╔══
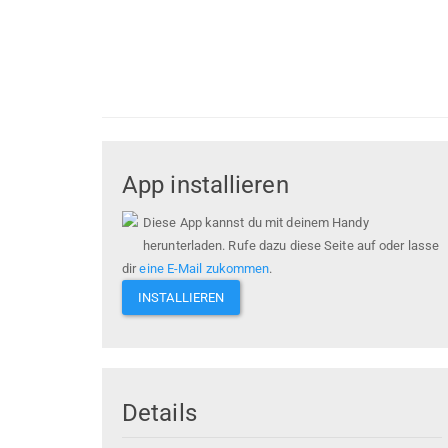
App installieren
Diese App kannst du mit deinem Handy
herunterladen. Rufe dazu diese Seite auf oder lasse
dir
eine E-Mail zukommen
.
INSTALLIEREN
Details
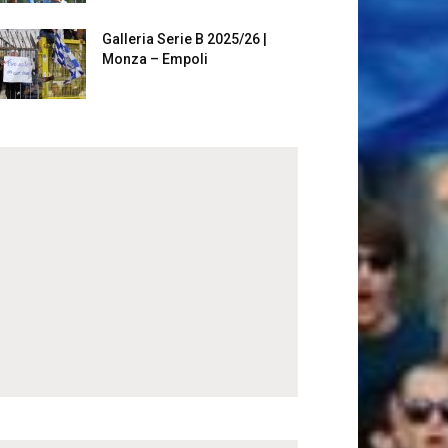
Galleria Serie B 2025/26 |
Monza – Empoli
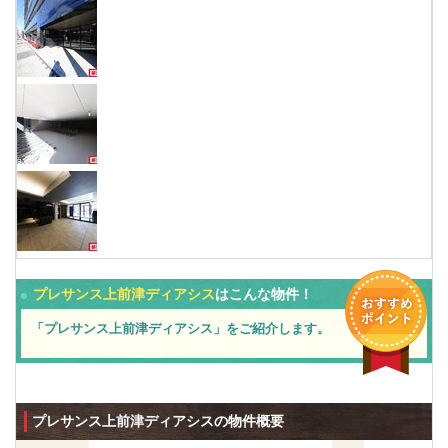
プレサンス上前津ディアシス
はこんな物件！
「プレサンス上前津ディアシス」をご紹介します。
プレサンス上前津ディアシスの物件概要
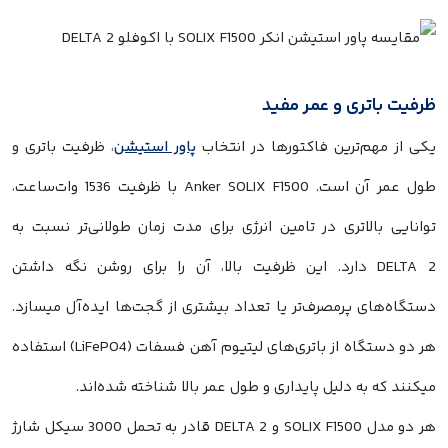
ظرفیت باتری و عمر مفید
یکی از مهم‌ترین فاکتورها در انتخاب
پاور استیشن
، ظرفیت باتری و
طول عمر آن است. Anker SOLIX F1500 با ظرفیت 1536 وات‌ساعت،
توانایی بالاتری در تامین انرژی برای مدت زمان طولانی‌تر نسبت به
DELTA 2 دارد. این ظرفیت بالا، آن را برای روشن نگه داشتن
دستگاه‌های پرمصرف‌تر یا تعداد بیشتری از گجت‌ها ایده‌آل میسازد.
هر دو دستگاه از باتری‌های لیتیوم آهن فسفات (LiFePO4) استفاده
میکنند که به دلیل پایداری و طول عمر بالا شناخته شده‌اند.
هر دو مدل SOLIX F1500 و DELTA 2 قادر به تحمل 3000 سیکل شارژ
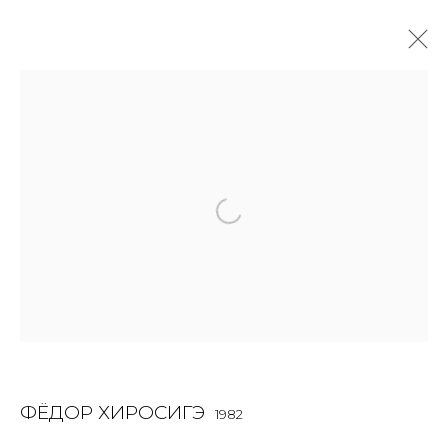
SCULPTURE
ALL
BOOKS
INSTALLATION
LIGHTBOX
MIX MEDIA
PAINTING
PHOTO
PRINT & MULTIPLES
SCULPTURE
VIDEO
WORK ON PAPER
JOIN OUR MAILING LIST
First name *
ФЁДОР ХИРОСИГЭ
1982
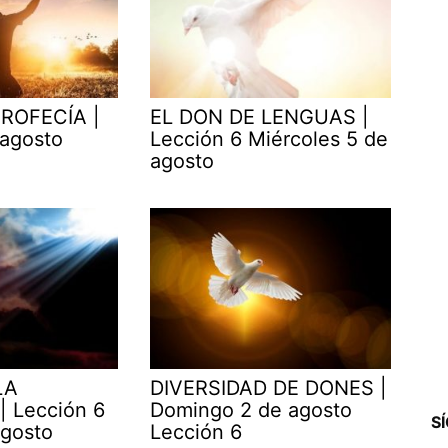
ROFECÍA |
EL DON DE LENGUAS |
 agosto
Lección 6 Miércoles 5 de
agosto
LA
DIVERSIDAD DE DONES |
| Lección 6
Domingo 2 de agosto
S
agosto
Lección 6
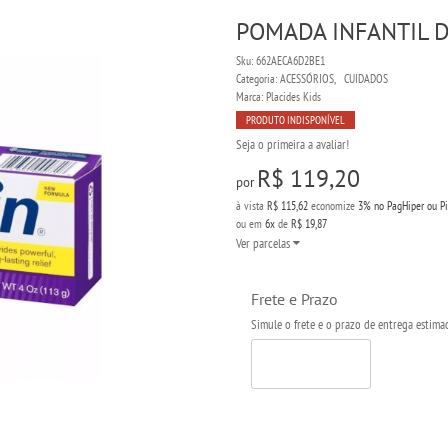
POMADA INFANTIL D
Sku:
662AECA6D2BE1
Categoria:
ACESSÓRIOS
CUIDADOS
Marca:
Placides Kids
PRODUTO INDISPONÍVEL
Seja o primeira a avaliar!
R$ 119,20
por
à vista
R$ 115,62
economize
3%
no PagHiper ou P
ou em
6x
de
R$ 19,87
Ver parcelas
Frete e Prazo
Simule o frete e o prazo de entrega estima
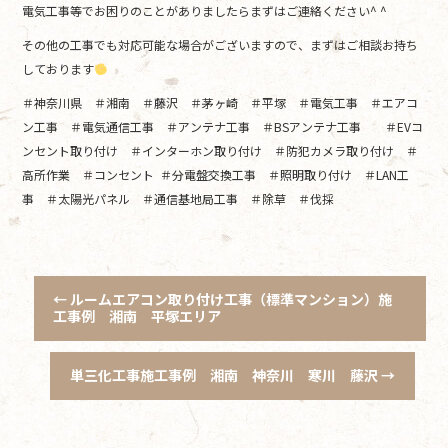
電気工事等でお困りのことがありましたらまずはご連絡ください^ ^
その他の工事でも対応可能な場合がございますので、まずはご相談お持ち
しております
＃神奈川県 ＃湘南 ＃藤沢 ＃茅ヶ崎 ＃平塚 ＃電気工事 ＃エアコ
ン工事 ＃電気通信工事 ＃アンテナ工事 ＃BSアンテナ工事 ＃EVコ
ンセント取り付け ＃インターホン取り付け ＃防犯カメラ取り付け ＃
高所作業 ＃コンセント ＃分電盤交換工事 ＃照明取り付け ＃LAN工
事 ＃太陽光パネル ＃通信基地局工事 ＃除草 ＃伐採
←
ルームエアコン取り付け工事（標準マンション）施
工事例 湘南 平塚エリア
単三化工事施工事例 湘南 神奈川 寒川 藤沢
→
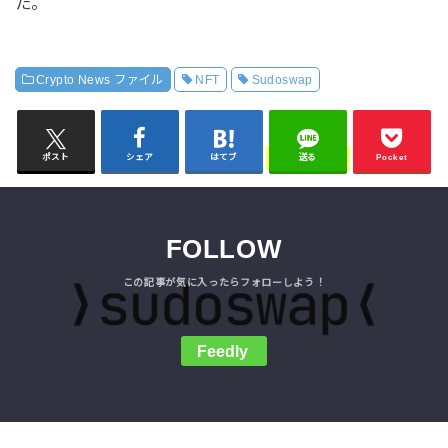
た。
Crypto News ファイル
NFT
Sudoswap
ポスト
シェア
はてブ
送る
Pocket
FOLLOW
Feedly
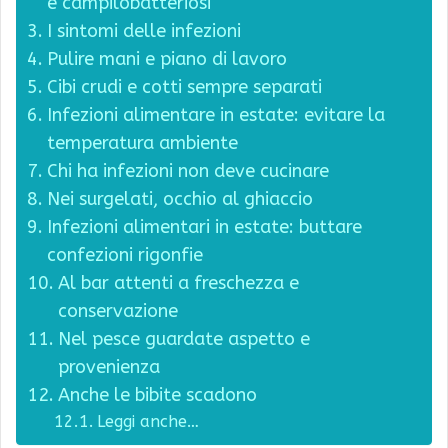
e campilobatteriosi
I sintomi delle infezioni
Pulire mani e piano di lavoro
Cibi crudi e cotti sempre separati
Infezioni alimentare in estate: evitare la
temperatura ambiente
Chi ha infezioni non deve cucinare
Nei surgelati, occhio al ghiaccio
Infezioni alimentari in estate: buttare
confezioni rigonfie
Al bar attenti a freschezza e
conservazione
Nel pesce guardate aspetto e
provenienza
Anche le bibite scadono
Leggi anche…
╚══
→ **YOUR OBJECTIVE**:
Looking over the entries above, how many lines contain the string "باتری"? State the number and nothing else.

→ **SOLVED PROBLEM**:
3